EU koordiniert Hilfszahlungen für Zypern und den Libanon [DE]

Der vom Krieg gezeichnete Libanon hat die internationale Gemeinschaft um Unterstützung gebeten. Die EU hat sich bereit erklärt, die Hilfszahlungen zu koordinieren.

Der vom Krieg gezeichnete Libanon hat die internationale Gemeinschaft um Unterstützung gebeten. Die EU hat sich bereit erklärt, die Hilfszahlungen zu koordinieren.

Israel hat erklärt, dass es die Stationierung einer EU-Friedenstruppe akzeptieren könne – allerdings nur unter der Bedingung, dass sie mit einem „robusten Mandat“ ausgestattet ist.

Doch bevor ein Einsatz der EU-Friedenstruppen möglich ist, muss erst Waffenstillstand herrschen.
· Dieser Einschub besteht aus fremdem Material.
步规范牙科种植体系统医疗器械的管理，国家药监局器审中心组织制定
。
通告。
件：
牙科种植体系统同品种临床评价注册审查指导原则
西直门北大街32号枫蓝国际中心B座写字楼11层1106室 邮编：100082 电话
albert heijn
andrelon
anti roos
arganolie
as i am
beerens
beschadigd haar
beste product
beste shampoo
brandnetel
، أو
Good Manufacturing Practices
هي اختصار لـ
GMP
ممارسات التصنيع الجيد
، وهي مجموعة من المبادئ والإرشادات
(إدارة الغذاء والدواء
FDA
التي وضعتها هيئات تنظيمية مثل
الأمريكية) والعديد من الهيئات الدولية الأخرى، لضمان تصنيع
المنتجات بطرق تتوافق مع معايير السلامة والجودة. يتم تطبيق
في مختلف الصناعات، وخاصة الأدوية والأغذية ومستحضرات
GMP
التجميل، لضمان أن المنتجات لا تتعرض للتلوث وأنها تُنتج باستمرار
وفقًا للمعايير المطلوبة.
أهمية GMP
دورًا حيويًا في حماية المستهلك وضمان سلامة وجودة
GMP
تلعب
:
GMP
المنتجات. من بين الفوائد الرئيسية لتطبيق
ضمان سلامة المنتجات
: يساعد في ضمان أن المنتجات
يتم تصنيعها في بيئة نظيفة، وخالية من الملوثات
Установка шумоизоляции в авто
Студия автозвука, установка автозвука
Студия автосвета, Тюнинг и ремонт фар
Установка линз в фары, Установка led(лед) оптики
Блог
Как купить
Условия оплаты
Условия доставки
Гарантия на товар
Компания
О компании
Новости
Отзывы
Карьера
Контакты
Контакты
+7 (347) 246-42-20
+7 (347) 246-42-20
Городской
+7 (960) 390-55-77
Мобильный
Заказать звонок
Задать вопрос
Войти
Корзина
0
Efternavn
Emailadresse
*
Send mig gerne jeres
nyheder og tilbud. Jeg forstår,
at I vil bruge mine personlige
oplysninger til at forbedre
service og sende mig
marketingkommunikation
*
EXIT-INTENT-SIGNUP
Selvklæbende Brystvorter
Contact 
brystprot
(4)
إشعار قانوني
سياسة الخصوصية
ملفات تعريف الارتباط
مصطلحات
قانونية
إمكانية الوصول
In der Zwischenzeit hat die EU sich bereit erklärt, die libanesische Bevölkerung durch den zivilen Schutzmechanismus der EU zu unterstützen.

Im Rahmen des Zivilschutzmechanismus sammelt und koordiniert die EU die eingehenden Hilfszahlungen von den 30 teilnehmenden Staaten (EU-25 plus Rumänien, Bulgarien, Island, Liechtenstein und Norwegen).

Die EU will insbesondere auch Zypern unterstützen, wo sich die humanitäre Lage aufgrund des anhaltenden Flüchtlingsstroms der aus dem Libanon heimkehrenden Ausländer zuspitzt.

EU-Umweltkommissar Stavros Dimas sagte, dass die EU erneut einer humanitären Katastrophe gegenüber stehe.  Europa würde daher die Hand der Solidarität ausstrecken, um den betroffenen Menschen zu helfen.  Er fügte hinzu, dass sich die Kommission und die Mitgliedstaaten bereits zusammengetan hätten, um das Leid der Libanesen zu lindern und den im Libanon lebenden EU-Bürger zu helfen,  in ihre Heimatländer zurückzukehren.